=== Your instructions ===
Copy exactly the stretch of data below from the line with "custo de ingestão" through the line with "categorias de logs", including both of those lines.

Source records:

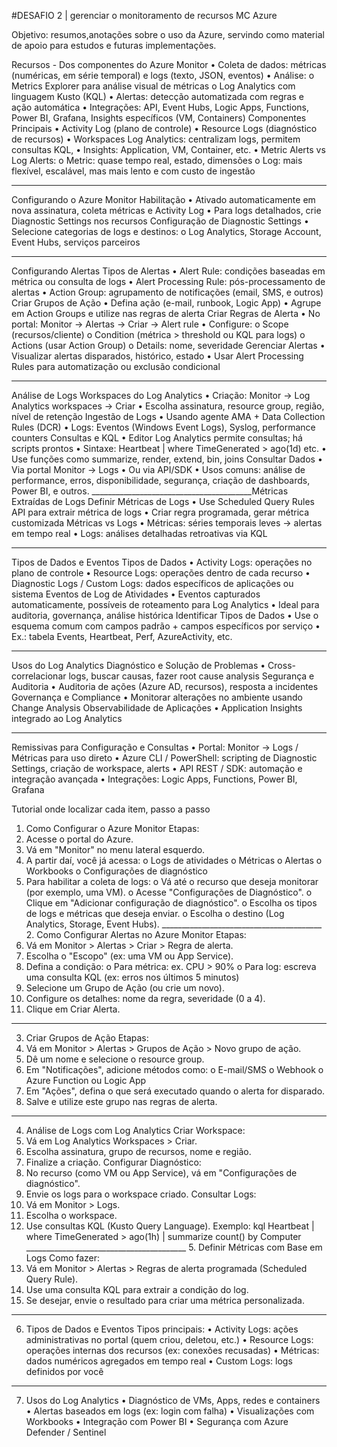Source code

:#DESAFIO 2 | gerenciar o monitoramento de recursos MC Azure


Objetivo:  resumos,anotações sobre o uso da Azure, servindo como material de apoio para estudos e futuras implementações.

Recursos - Dos componentes do Azure Monitor
•	Coleta de dados: métricas (numéricas, em série temporal) e logs (texto, JSON, eventos) 
•	Análise:
o	Metrics Explorer para análise visual de métricas
o	Log Analytics com linguagem Kusto (KQL) 
•	Alertas: detecção automatizada com regras e ação automática 
•	Integrações: API, Event Hubs, Logic Apps, Functions, Power BI, Grafana, Insights específicos (VM, Containers) 
Componentes Principais
•	Activity Log (plano de controle)
•	Resource Logs (diagnóstico de recursos) 
•	Workspaces Log Analytics: centralizam logs, permitem consultas KQL, 
•	Insights: Application, VM, Container, etc.
•	Metric Alerts vs Log Alerts:
o	Metric: quase tempo real, estado, dimensões 
o	Log: mais flexível, escalável, mas mais lento e com custo de ingestão 
________________________________________
Configurando o Azure Monitor
Habilitação
•	Ativado automaticamente em nova assinatura, coleta métricas e Activity Log 
•	Para logs detalhados, crie Diagnostic Settings nos recursos 
Configuração de Diagnostic Settings
•	Selecione categorias de logs e destinos:
o	Log Analytics, Storage Account, Event Hubs, serviços parceiros 
________________________________________
Configurando Alertas
Tipos de Alertas
•	Alert Rule: condições baseadas em métrica ou consulta de logs
•	Alert Processing Rule: pós-processamento de alertas
•	Action Group: agrupamento de notificações (email, SMS, e outros) 
Criar Grupos de Ação
•	Defina ação (e-mail, runbook, Logic App)
•	Agrupe em Action Groups e utilize nas regras de alerta 
Criar Regras de Alerta
•	No portal: Monitor → Alertas → Criar → Alert rule
•	Configure:
o	Scope (recursos/cliente)
o	Condition (métrica > threshold ou KQL para logs)
o	Actions (usar Action Group)
o	Details: nome, severidade 
Gerenciar Alertas
•	Visualizar alertas disparados, histórico, estado
•	Usar Alert Processing Rules para automatização ou exclusão condicional
________________________________________
Análise de Logs
Workspaces do Log Analytics
•	Criação: Monitor → Log Analytics workspaces → Criar
•	Escolha assinatura, resource group, região, nível de retenção 
Ingestão de Logs
•	Usando agente AMA + Data Collection Rules (DCR)
•	Logs: Eventos (Windows Event Logs), Syslog, performance counters 
Consultas e KQL
•	Editor Log Analytics permite consultas; há scripts prontos
•	Sintaxe: Heartbeat | where TimeGenerated > ago(1d) etc. 
•	Use funções como summarize, render, extend, bin, joins 
Consultar Dados
•	Via portal Monitor → Logs
•	Ou via API/SDK
•	Usos comuns: análise de performance, erros, disponibilidade, segurança, criação de dashboards, Power BI, e outros.
________________________________________Métricas Extraídas de Logs
Definir Métricas de Logs
•	Use Scheduled Query Rules API para extrair métrica de logs
•	Criar regra programada, gerar métrica customizada 
Métricas vs Logs
•	Métricas: séries temporais leves → alertas em tempo real
•	Logs: análises detalhadas retroativas via KQL 
________________________________________
Tipos de Dados e Eventos
Tipos de Dados
•	Activity Logs: operações no plano de controle 
•	Resource Logs: operações dentro de cada recurso 
•	Diagnostic Logs / Custom Logs: dados específicos de aplicações ou sistema 
Eventos de Log de Atividades
•	Eventos capturados automaticamente, possíveis de roteamento para Log Analytics
•	Ideal para auditoria, governança, análise histórica 
Identificar Tipos de Dados
•	Use o esquema comum com campos padrão + campos específicos por serviço 
•	Ex.: tabela Events, Heartbeat, Perf, AzureActivity, etc.
________________________________________
Usos do Log Analytics
Diagnóstico e Solução de Problemas
•	Cross-correlacionar logs, buscar causas, fazer root cause analysis 
Segurança e Auditoria
•	Auditoria de ações (Azure AD, recursos), resposta a incidentes
Governança e Compliance
•	Monitorar alterações no ambiente usando Change Analysis 
Observabilidade de Aplicações
•	Application Insights integrado ao Log Analytics
________________________________________
Remissivas para Configuração e Consultas
•	Portal: Monitor → Logs / Métricas para uso direto
•	Azure CLI / PowerShell: scripting de Diagnostic Settings, criação de workspace, alerts
•	API REST / SDK: automação e integração avançada
•	Integrações: Logic Apps, Functions, Power BI, Grafana

Tutorial onde localizar cada item, passo a passo
1.	Como Configurar o Azure Monitor
Etapas:
1.	Acesse o portal do Azure.
2.	Vá em "Monitor" no menu lateral esquerdo.
3.	A partir daí, você já acessa:
o	Logs de atividades
o	Métricas
o	Alertas
o	Workbooks
o	Configurações de diagnóstico
4.	Para habilitar a coleta de logs:
o	Vá até o recurso que deseja monitorar (por exemplo, uma VM).
o	Acesse "Configurações de Diagnóstico".
o	Clique em "Adicionar configuração de diagnóstico".
o	Escolha os tipos de logs e métricas que deseja enviar.
o	Escolha o destino (Log Analytics, Storage, Event Hubs).
________________________________________ 2. Como Configurar Alertas no Azure Monitor
Etapas:
1.	Vá em Monitor > Alertas > Criar > Regra de alerta.
2.	Escolha o "Escopo" (ex: uma VM ou App Service).
3.	Defina a condição:
o	Para métrica: ex. CPU > 90%
o	Para log: escreva uma consulta KQL (ex: erros nos últimos 5 minutos)
4.	Selecione um Grupo de Ação (ou crie um novo).
5.	Configure os detalhes: nome da regra, severidade (0 a 4).
6.	Clique em Criar Alerta.
________________________________________
3. Criar Grupos de Ação
Etapas:
1.	Vá em Monitor > Alertas > Grupos de Ação > Novo grupo de ação.
2.	Dê um nome e selecione o resource group.
3.	Em "Notificações", adicione métodos como:
o	E-mail/SMS
o	Webhook
o	Azure Function ou Logic App
4.	Em "Ações", defina o que será executado quando o alerta for disparado.
5.	Salve e utilize este grupo nas regras de alerta.
________________________________________
4. Análise de Logs com Log Analytics
Criar Workspace:
1.	Vá em Log Analytics Workspaces > Criar.
2.	Escolha assinatura, grupo de recursos, nome e região.
3.	Finalize a criação.
Configurar Diagnóstico:
1.	No recurso (como VM ou App Service), vá em "Configurações de diagnóstico".
2.	Envie os logs para o workspace criado.
Consultar Logs:
1.	Vá em Monitor > Logs.
2.	Escolha o workspace.
3.	Use consultas KQL (Kusto Query Language). Exemplo:
kql
Heartbeat
| where TimeGenerated > ago(1h)
| summarize count() by Computer
________________________________________ 5. Definir Métricas com Base em Logs
Como fazer:
1.	Vá em Monitor > Alertas > Regras de alerta programada (Scheduled Query Rule).
2.	Use uma consulta KQL para extrair a condição do log.
3.	Se desejar, envie o resultado para criar uma métrica personalizada.
________________________________________
6. Tipos de Dados e Eventos
Tipos principais:
•	Activity Logs: ações administrativas no portal (quem criou, deletou, etc.)
•	Resource Logs: operações internas dos recursos (ex: conexões recusadas)
•	Métricas: dados numéricos agregados em tempo real
•	Custom Logs: logs definidos por você
________________________________________
7. Usos do Log Analytics
•	Diagnóstico de VMs, Apps, redes e containers
•	Alertas baseados em logs (ex: login com falha)
•	Visualizações com Workbooks
•	Integração com Power BI
•	Segurança com Azure Defender / Sentinel
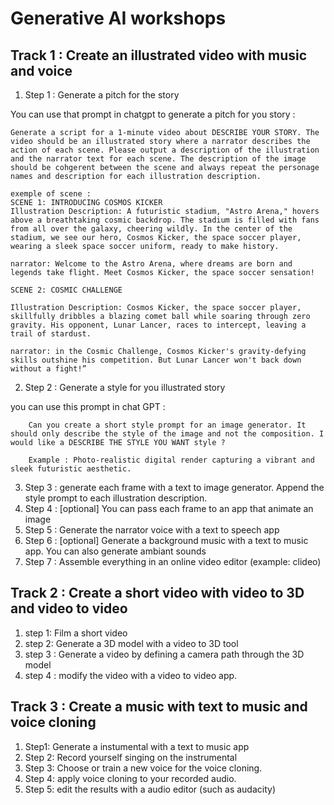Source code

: # Generative AI workshops 

## Track 1 : Create an illustrated video with music and voice

1. Step 1 : Generate a pitch for the story

You can use that prompt in chatgpt to generate a pitch for you story : 

    Generate a script for a 1-minute video about DESCRIBE YOUR STORY. The video should be an illustrated story where a narrator describes the action of each scene. Please output a description of the illustration and the narrator text for each scene. The description of the image should be cohgerent between the scene and always repeat the personage names and description for each illustration description.

    exemple of scene : 
    SCENE 1: INTRODUCING COSMOS KICKER
    Illustration Description: A futuristic stadium, "Astro Arena," hovers above a breathtaking cosmic backdrop. The stadium is filled with fans from all over the galaxy, cheering wildly. In the center of the stadium, we see our hero, Cosmos Kicker, the space soccer player, wearing a sleek space soccer uniform, ready to make history.

    narrator: Welcome to the Astro Arena, where dreams are born and legends take flight. Meet Cosmos Kicker, the space soccer sensation!

    SCENE 2: COSMIC CHALLENGE

    Illustration Description: Cosmos Kicker, the space soccer player, skillfully dribbles a blazing comet ball while soaring through zero gravity. His opponent, Lunar Lancer, races to intercept, leaving a trail of stardust.

    narrator: in the Cosmic Challenge, Cosmos Kicker's gravity-defying skills outshine his competition. But Lunar Lancer won't back down without a fight!”

2. Step 2 : Generate a style for you illustrated story

you can use this prompt in chat GPT :

        Can you create a short style prompt for an image generator. It should only describe the style of the image and not the composition. I would like a DESCRIBE THE STYLE YOU WANT style ?

        Example : Photo-realistic digital render capturing a vibrant and sleek futuristic aesthetic.

3. Step 3 : generate each frame with a text to image generator. Append the style prompt to each illustration description.
4. Step 4 : [optional] You can pass each frame to an app that animate an image
5. Step 5 : Generate the narrator voice with a text to speech app
6. Step 6 : [optional] Generate a background music with a text to music app. You can also generate ambiant sounds
7. Step 7 : Assemble everything in an online video editor (example: clideo)

## Track 2 : Create a short video with video to 3D and video to video 


1. step 1: Film a short video
2. step 2: Generate a 3D model with a video to 3D tool
3. step 3 : Generate a video by defining a camera path through the 3D model
4. step 4 :  modify the video with a video to video app.

## Track 3 : Create a music with text to music and voice cloning

1. Step1: Generate a instumental with a text to music app
2. Step 2: Record yourself singing on the instrumental
3. Step 3: Choose or train a new voice for the voice cloning.
4. Step 4: apply voice cloning to your recorded audio.
5. Step 5: edit the results with a audio editor (such as audacity)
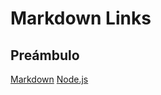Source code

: # Markdown Links

## Preámbulo

[Markdown](https://es.wikipedirg/wiki/Markdown)
[Node.js](https://nodejs.org/)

=== Answer space ===
o	Log: mais flexível, escalável, mas mais lento e com custo de ingestão 
________________________________________
Configurando o Azure Monitor
Habilitação
•	Ativado automaticamente em nova assinatura, coleta métricas e Activity Log 
•	Para logs detalhados, crie Diagnostic Settings nos recursos 
Configuração de Diagnostic Settings
•	Selecione categorias de logs e destinos:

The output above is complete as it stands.